2. The method for denoising a webpage based on the cooperative work of the template and the classifier as claimed in claim 1, wherein the step 1 specifically comprises: the method comprises the steps of webpage downloading and webpage discovery; the webpage downloading is responsible for downloading the target webpage and storing the target webpage into the database in a classified manner according to the difference of domain names and addresses of the target webpage, and the webpage finding is responsible for finding a new webpage address meeting the requirement and adding the new webpage address to the list to be crawled.

3. The method for denoising a webpage based on the cooperative work of the template and the classifier as claimed in claim 1, wherein the step 2 is specifically: pretreatment and correction are included; preprocessing is responsible for deleting tags which do not contain text content, including annotations, scripts and styles, and correcting namely correctable errors of a DOM tree, including "< >" matching errors and tag pair matching errors.
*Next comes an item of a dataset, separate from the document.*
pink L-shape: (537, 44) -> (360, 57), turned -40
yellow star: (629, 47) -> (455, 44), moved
4. The method for denoising web pages based on the cooperation of the template and the classifier as claimed in claim 1, wherein in step 6, the classifier model adopted by the classifier is a support vector machine or a classification regression tree.

5. A webpage denoising system based on cooperative work of a template and a classifier is characterized by comprising a webpage crawler module, an HTML preprocessing module, a DOM tree feature vector calculation module, a template generation module, a template preprocessing module, a classifier training module and a classifier prediction module;

the node features include: the node text content length-to-document text content length ratio, the node text content length, the node text content punctuation mark length-to-node text content length ratio, the node link label number-to-document link label number ratio, the node picture label number-to-document picture label number ratio, the node weight fraction, the node internal link character-to-text content length ratio, the node internal link label number plus picture label number-to-node text content length ratio; when the characteristics are calculated in a statistical mode, the content of sub-block level nodes below the block level node is excluded, and the characteristic vector of each block level node is calculated from the top to the bottom;

the template generation module is used for adding the original node set into a cache node set of a corresponding website, when the number of elements in the cache node set reaches a preset threshold value, a template generation algorithm is triggered, namely counting each node in the cache node set, and adding the node with the text repetition frequency exceeding a set value into the template node set of the corresponding website so as to update the template node set of the corresponding website;

the classifier prediction module is used for classifying the nodes in the filtered target webpage node set by using the trained classifier, reserving the nodes with classification results as main content, and extracting a main content text from the nodes.